- **Task prompt**: Copy each line, word for word, from the one with "Costa del Sol Occidental" through the final line of the listing, but skip the pictures.

Records supplied Block Start

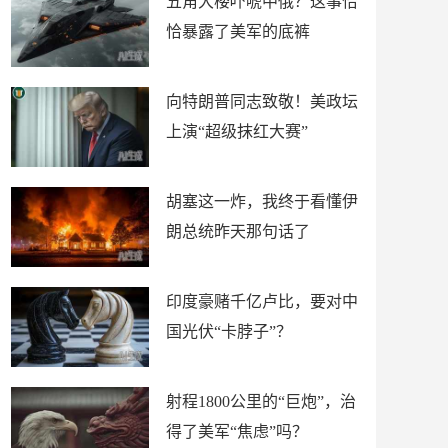
五角大楼吓唬中俄？这事恰
恰暴露了美军的底裤
向特朗普同志致敬！美政坛
上演“超级抹红大赛”
胡塞这一炸，我终于看懂伊
朗总统昨天那句话了
印度豪赌千亿卢比，要对中
国光伏“卡脖子”？
射程1800公里的“巨炮”，治
得了美军“焦虑”吗？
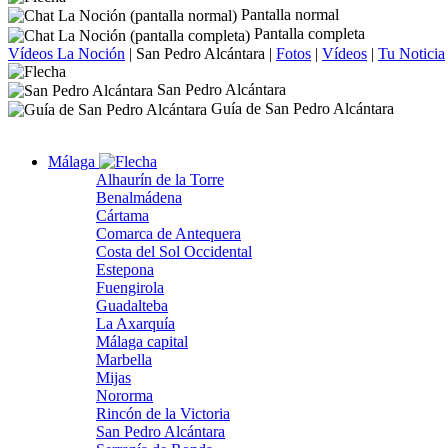
Pantalla normal
Pantalla completa
Vídeos La Noción
|
San Pedro Alcántara
|
Fotos
|
Vídeos
|
Tu Noticia
San Pedro Alcántara
Guía de San Pedro Alcántara
Málaga
Alhaurín de la Torre
Benalmádena
Cártama
Comarca de Antequera
Costa del Sol Occidental
Estepona
Fuengirola
Guadalteba
La Axarquía
Málaga capital
Marbella
Mijas
Nororma
Rincón de la Victoria
San Pedro Alcántara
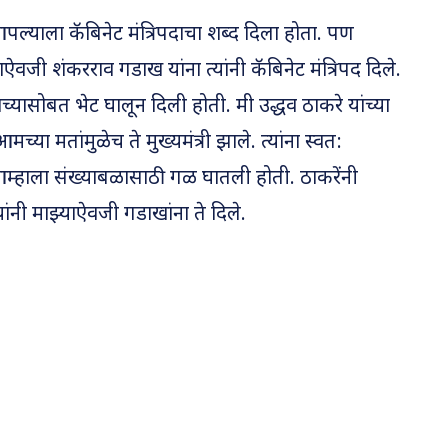
 आपल्याला कॅबिनेट मंत्रिपदाचा शब्द दिला होता. पण
झ्याऐवजी शंकरराव गडाख यांना त्यांनी कॅबिनेट मंत्रिपद दिले.
च्यासोबत भेट घालून दिली होती. मी उद्धव ठाकरे यांच्या
च्या मतांमुळेच ते मुख्यमंत्री झाले. त्यांना स्वत:
ांनी आम्हाला संख्याबळासाठी गळ घातली होती. ठाकरेंनी
्यांनी माझ्याऐवजी गडाखांना ते दिले.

Records supplied Block End

- **Exercise output**:
Costa del Sol Occidental
Estepona
Fuengirola
Guadalteba
La Axarquía
Málaga capital
Marbella
Mijas
Nororma
Rincón de la Victoria
San Pedro Alcántara
 आपल्याला कॅबिनेट मंत्रिपदाचा शब्द दिला होता. पण
झ्याऐवजी शंकरराव गडाख यांना त्यांनी कॅबिनेट मंत्रिपद दिले.
च्यासोबत भेट घालून दिली होती. मी उद्धव ठाकरे यांच्या
च्या मतांमुळेच ते मुख्यमंत्री झाले. त्यांना स्वत:
ांनी आम्हाला संख्याबळासाठी गळ घातली होती. ठाकरेंनी
्यांनी माझ्याऐवजी गडाखांना ते दिले.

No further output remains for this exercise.